▶ **PROBLEM**:
Give again exactly the lines that stretch from the one with "ӨГЛӨӨНИЙ СОНИН" to the end of the data below, including both of those lines and nothing else.

(Stored data entries)
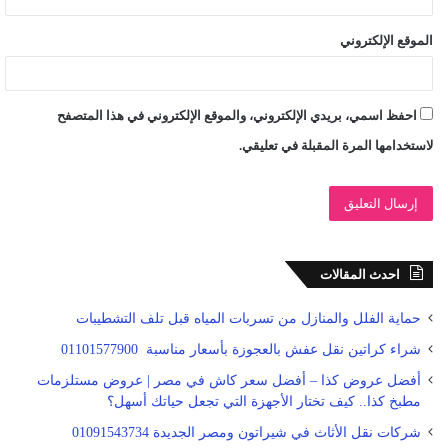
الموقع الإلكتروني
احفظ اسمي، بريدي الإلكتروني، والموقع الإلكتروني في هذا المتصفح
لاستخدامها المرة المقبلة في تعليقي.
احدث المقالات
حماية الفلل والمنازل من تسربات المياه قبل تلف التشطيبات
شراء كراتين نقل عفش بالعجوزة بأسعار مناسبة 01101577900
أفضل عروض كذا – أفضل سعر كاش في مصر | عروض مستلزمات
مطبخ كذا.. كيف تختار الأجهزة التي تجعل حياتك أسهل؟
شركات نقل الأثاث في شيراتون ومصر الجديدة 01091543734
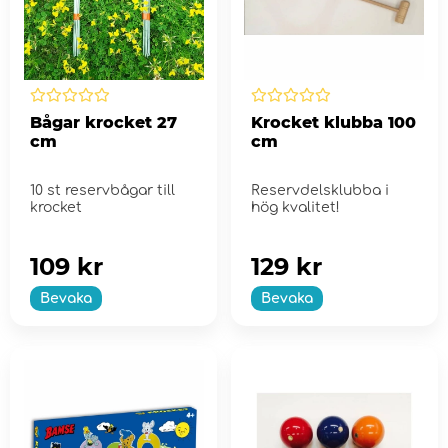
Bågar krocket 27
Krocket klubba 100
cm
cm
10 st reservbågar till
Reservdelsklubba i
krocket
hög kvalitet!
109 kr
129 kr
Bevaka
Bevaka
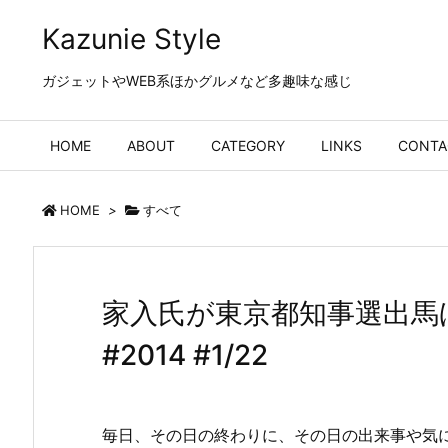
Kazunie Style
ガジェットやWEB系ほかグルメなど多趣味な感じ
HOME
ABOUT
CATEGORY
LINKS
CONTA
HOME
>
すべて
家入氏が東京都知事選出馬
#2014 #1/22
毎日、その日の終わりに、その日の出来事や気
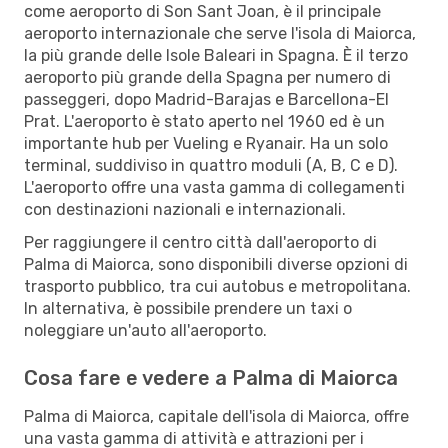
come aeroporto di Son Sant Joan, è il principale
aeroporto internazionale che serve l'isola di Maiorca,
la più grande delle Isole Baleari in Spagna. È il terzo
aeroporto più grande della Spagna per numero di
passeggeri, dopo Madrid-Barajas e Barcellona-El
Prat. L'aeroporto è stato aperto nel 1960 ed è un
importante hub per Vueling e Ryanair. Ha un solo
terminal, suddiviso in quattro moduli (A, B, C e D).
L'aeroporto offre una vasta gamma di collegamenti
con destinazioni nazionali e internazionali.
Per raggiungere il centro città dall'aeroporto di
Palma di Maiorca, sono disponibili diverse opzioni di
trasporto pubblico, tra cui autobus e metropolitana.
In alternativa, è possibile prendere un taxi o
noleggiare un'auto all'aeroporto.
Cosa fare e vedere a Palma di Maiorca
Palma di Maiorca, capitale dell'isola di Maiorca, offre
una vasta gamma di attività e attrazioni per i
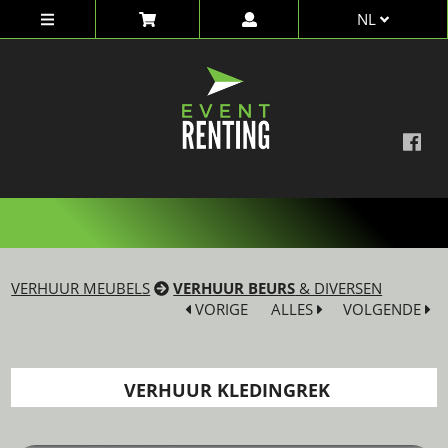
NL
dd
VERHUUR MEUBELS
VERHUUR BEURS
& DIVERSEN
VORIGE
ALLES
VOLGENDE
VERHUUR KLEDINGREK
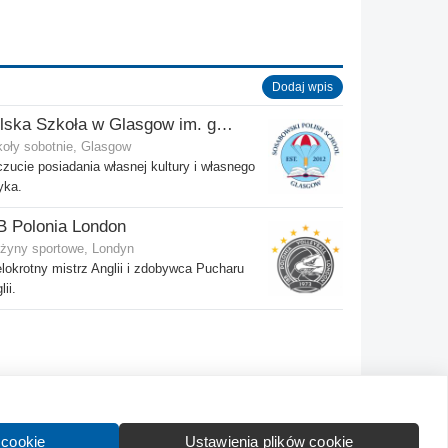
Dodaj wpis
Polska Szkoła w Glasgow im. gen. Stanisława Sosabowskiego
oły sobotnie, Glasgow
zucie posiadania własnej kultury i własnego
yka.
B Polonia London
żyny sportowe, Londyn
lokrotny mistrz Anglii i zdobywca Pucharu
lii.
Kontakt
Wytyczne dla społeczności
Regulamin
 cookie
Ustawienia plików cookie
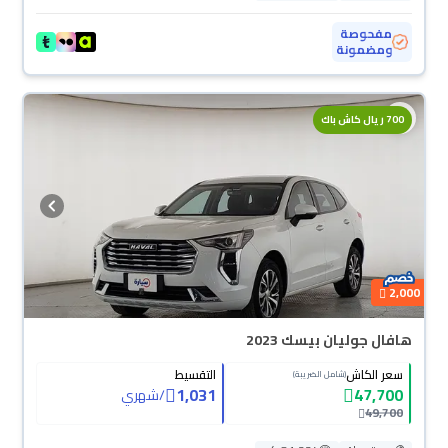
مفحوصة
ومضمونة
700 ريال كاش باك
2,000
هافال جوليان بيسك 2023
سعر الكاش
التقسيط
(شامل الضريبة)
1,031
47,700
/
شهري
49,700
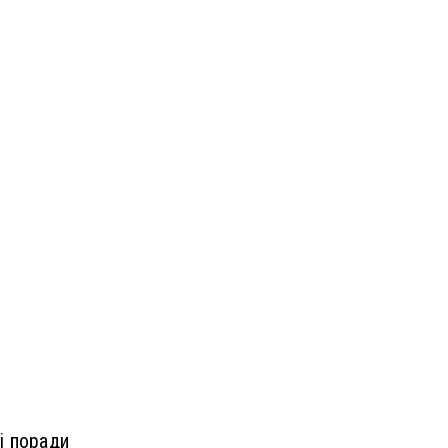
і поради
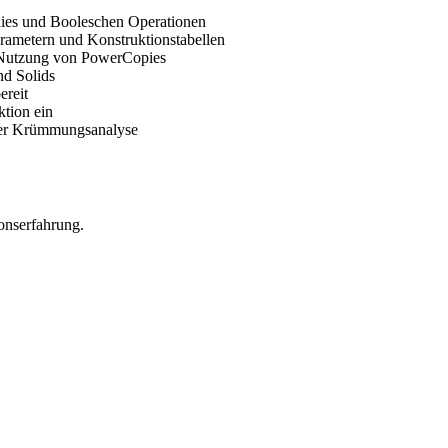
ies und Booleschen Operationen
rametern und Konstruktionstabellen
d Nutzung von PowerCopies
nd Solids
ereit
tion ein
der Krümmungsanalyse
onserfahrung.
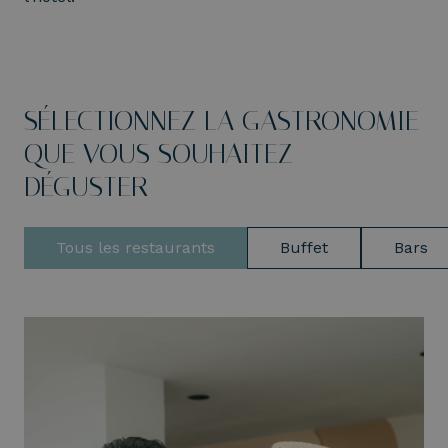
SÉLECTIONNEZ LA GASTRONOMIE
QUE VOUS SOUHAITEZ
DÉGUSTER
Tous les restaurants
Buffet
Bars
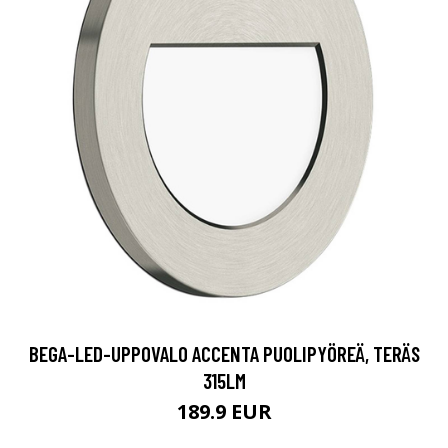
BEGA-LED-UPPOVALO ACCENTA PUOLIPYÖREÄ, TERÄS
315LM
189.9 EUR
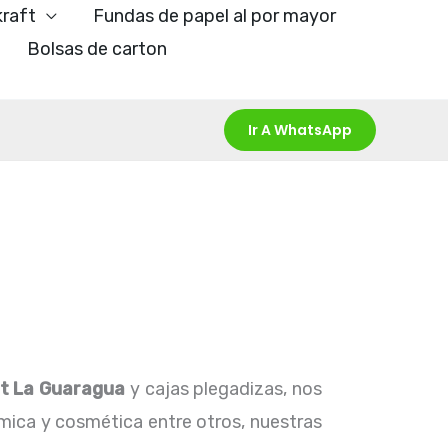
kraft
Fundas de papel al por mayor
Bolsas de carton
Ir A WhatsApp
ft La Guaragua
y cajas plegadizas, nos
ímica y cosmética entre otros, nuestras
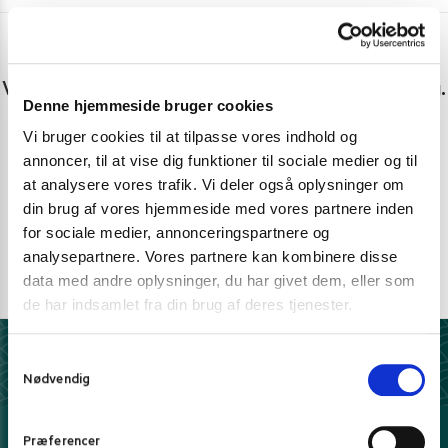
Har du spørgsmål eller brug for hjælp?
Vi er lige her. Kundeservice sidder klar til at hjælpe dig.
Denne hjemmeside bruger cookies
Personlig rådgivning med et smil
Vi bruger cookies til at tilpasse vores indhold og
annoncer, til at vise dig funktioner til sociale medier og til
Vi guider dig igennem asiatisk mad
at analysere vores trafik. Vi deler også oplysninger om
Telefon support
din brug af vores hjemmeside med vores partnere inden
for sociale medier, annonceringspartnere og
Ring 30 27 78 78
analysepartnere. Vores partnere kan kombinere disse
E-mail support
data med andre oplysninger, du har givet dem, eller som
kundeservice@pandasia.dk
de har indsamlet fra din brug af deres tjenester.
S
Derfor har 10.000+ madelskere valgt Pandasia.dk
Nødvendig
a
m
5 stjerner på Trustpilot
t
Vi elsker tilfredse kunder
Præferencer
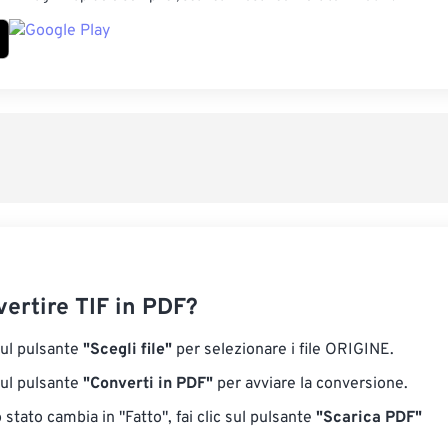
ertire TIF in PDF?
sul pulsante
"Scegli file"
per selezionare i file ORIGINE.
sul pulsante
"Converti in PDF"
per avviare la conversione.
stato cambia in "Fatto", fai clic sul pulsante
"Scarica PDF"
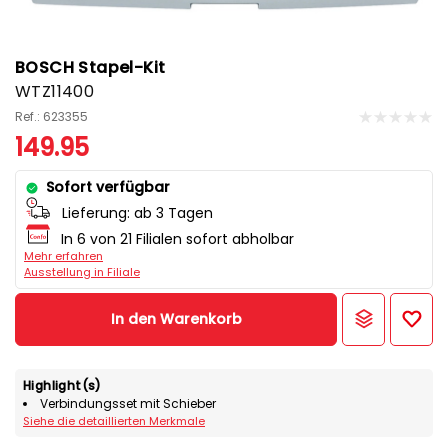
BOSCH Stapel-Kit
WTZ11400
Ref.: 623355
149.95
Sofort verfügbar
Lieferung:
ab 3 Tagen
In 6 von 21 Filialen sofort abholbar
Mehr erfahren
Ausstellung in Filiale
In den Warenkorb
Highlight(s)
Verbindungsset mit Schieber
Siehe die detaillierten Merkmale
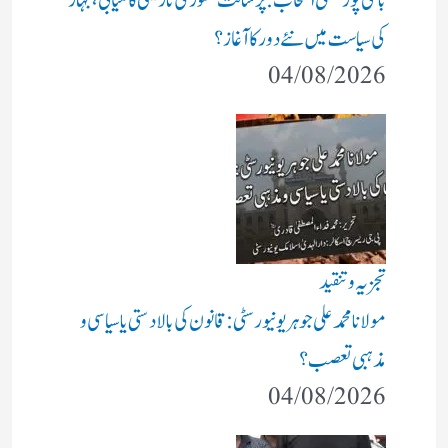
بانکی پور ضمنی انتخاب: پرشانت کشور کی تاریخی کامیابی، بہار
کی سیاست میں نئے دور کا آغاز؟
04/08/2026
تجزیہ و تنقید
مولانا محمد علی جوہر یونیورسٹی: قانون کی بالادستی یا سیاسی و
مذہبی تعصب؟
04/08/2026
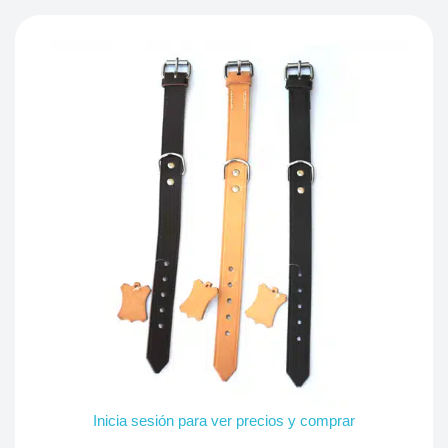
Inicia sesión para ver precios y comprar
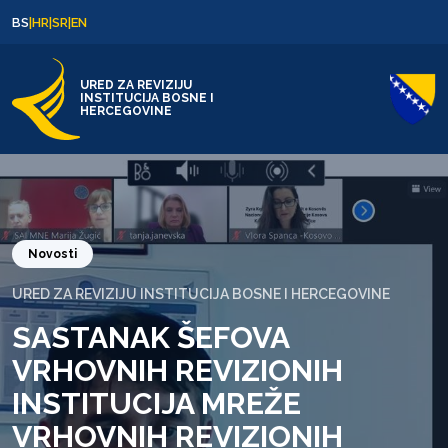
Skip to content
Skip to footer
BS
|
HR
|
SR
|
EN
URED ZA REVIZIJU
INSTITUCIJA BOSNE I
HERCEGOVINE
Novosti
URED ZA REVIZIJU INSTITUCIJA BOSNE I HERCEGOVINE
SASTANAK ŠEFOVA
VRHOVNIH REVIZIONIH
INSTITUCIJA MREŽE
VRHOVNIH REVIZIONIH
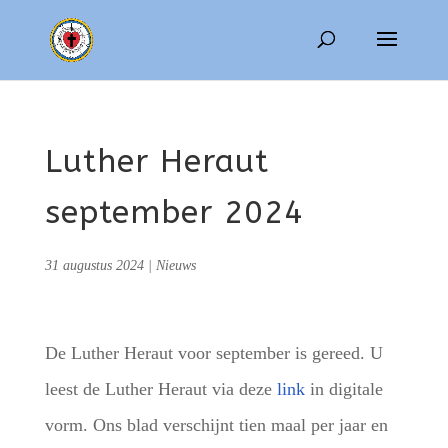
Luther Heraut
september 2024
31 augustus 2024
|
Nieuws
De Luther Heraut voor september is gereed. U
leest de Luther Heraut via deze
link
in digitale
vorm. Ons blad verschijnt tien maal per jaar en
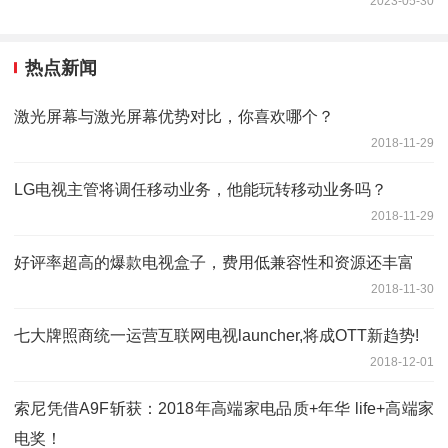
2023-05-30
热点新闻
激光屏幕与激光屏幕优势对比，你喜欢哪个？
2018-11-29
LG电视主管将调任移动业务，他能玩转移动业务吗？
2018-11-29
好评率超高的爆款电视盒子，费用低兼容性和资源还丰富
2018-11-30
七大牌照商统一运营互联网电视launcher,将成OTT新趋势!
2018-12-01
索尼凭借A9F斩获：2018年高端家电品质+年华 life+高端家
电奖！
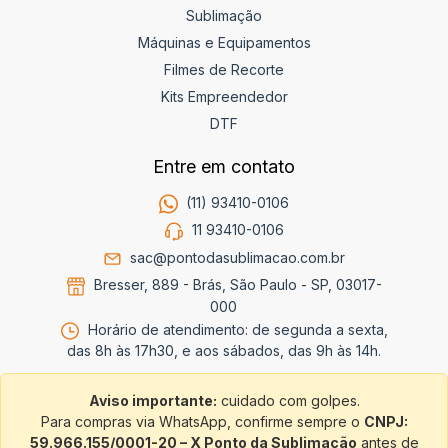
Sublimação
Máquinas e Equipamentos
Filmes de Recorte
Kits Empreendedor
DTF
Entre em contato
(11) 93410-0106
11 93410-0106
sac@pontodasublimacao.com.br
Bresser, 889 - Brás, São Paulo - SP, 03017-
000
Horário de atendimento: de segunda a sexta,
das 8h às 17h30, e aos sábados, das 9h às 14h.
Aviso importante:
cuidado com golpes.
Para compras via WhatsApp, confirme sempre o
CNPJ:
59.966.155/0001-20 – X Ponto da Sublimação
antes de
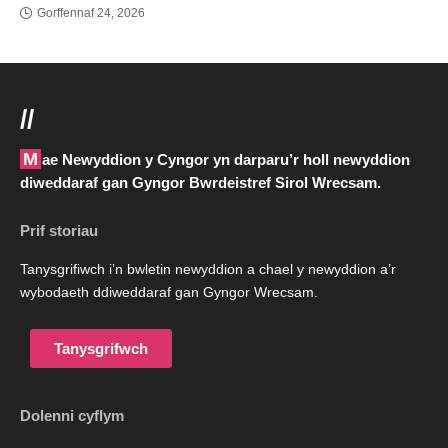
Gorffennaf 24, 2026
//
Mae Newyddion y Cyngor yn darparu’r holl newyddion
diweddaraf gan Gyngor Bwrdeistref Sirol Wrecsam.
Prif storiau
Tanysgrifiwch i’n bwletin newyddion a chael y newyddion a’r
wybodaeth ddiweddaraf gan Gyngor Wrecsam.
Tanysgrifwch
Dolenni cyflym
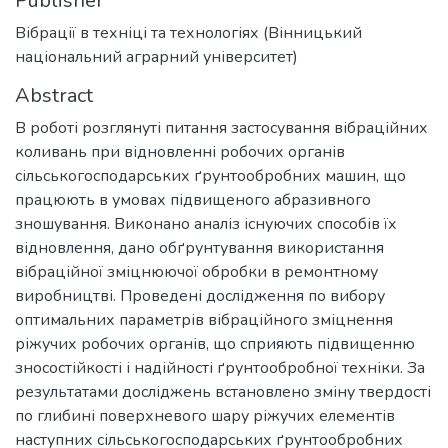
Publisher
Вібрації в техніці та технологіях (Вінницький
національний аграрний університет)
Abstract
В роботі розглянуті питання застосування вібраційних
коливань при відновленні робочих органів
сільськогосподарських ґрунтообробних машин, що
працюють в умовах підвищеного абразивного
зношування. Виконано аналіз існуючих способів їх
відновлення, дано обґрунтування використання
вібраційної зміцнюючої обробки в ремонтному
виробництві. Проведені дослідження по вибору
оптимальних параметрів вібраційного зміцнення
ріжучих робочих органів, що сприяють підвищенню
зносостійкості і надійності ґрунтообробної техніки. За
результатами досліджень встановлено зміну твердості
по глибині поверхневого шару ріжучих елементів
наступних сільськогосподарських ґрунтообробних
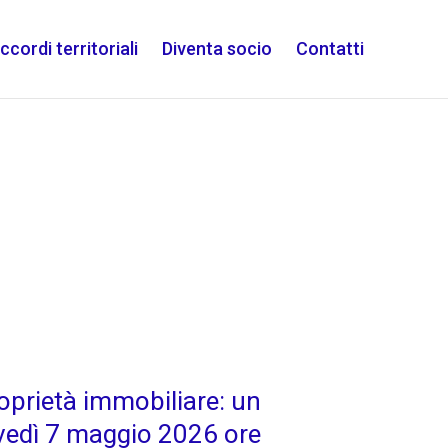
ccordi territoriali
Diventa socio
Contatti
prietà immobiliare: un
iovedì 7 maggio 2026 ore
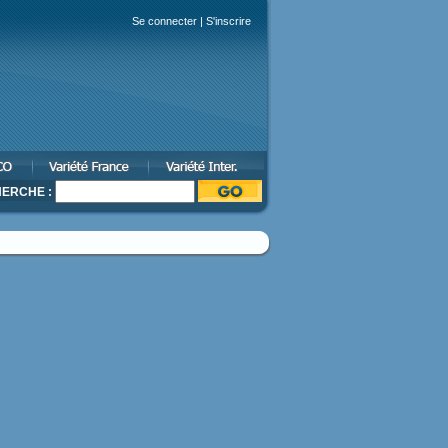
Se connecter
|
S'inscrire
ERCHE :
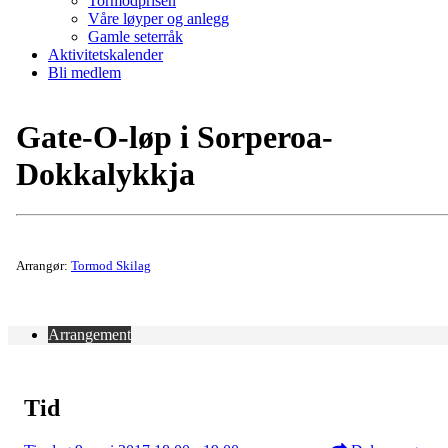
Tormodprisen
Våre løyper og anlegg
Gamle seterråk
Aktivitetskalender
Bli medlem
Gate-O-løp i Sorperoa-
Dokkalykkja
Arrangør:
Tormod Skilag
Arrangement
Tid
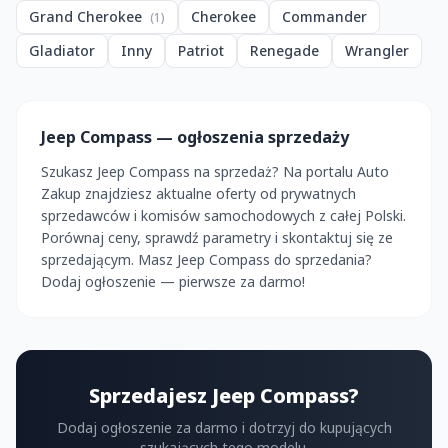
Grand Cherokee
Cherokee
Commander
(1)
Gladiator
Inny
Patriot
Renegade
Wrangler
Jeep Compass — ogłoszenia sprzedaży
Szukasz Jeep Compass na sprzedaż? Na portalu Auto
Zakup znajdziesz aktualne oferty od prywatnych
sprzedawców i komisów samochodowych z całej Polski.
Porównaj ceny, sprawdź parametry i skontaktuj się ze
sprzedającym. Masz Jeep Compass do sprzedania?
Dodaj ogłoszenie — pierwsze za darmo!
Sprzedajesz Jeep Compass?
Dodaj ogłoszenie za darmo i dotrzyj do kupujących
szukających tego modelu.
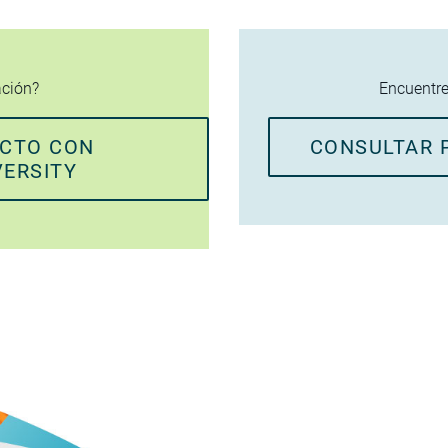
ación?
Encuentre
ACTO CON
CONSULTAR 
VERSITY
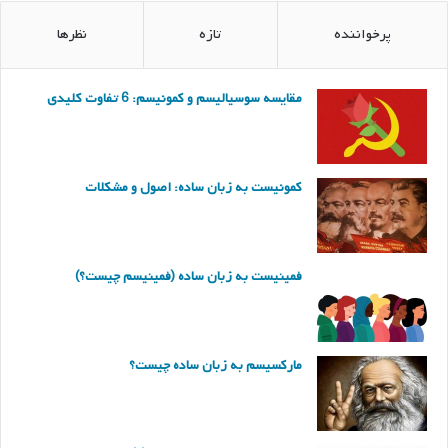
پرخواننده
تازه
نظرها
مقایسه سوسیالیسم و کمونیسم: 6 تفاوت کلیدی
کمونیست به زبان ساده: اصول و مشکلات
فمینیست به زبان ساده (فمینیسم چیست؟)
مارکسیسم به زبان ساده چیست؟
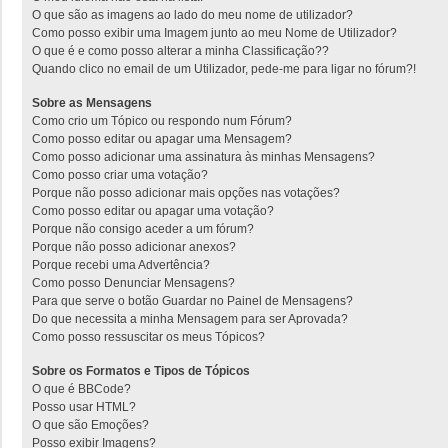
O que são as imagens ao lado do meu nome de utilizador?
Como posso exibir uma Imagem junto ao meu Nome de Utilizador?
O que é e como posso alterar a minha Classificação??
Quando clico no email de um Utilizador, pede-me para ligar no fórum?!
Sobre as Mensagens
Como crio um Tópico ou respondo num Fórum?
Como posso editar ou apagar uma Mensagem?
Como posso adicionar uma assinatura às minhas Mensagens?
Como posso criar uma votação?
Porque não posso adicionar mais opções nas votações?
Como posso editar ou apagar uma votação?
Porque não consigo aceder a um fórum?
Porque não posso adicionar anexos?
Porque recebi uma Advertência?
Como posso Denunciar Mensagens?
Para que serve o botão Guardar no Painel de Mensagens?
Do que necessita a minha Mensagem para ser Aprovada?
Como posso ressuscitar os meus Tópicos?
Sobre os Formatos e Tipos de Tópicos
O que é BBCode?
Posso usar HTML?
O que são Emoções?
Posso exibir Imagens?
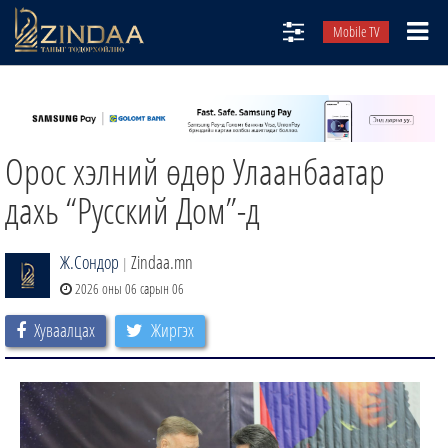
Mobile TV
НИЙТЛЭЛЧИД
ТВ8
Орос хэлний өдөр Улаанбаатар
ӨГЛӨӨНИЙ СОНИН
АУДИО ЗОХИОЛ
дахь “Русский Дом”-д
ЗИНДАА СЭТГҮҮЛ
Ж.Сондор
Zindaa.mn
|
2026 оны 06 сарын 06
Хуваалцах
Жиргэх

▶ **SOLUTION TO THIS TASK**:
ӨГЛӨӨНИЙ СОНИН
АУДИО ЗОХИОЛ
дахь “Русский Дом”-д
ЗИНДАА СЭТГҮҮЛ
Ж.Сондор
Zindaa.mn
|
2026 оны 06 сарын 06
Хуваалцах
Жиргэх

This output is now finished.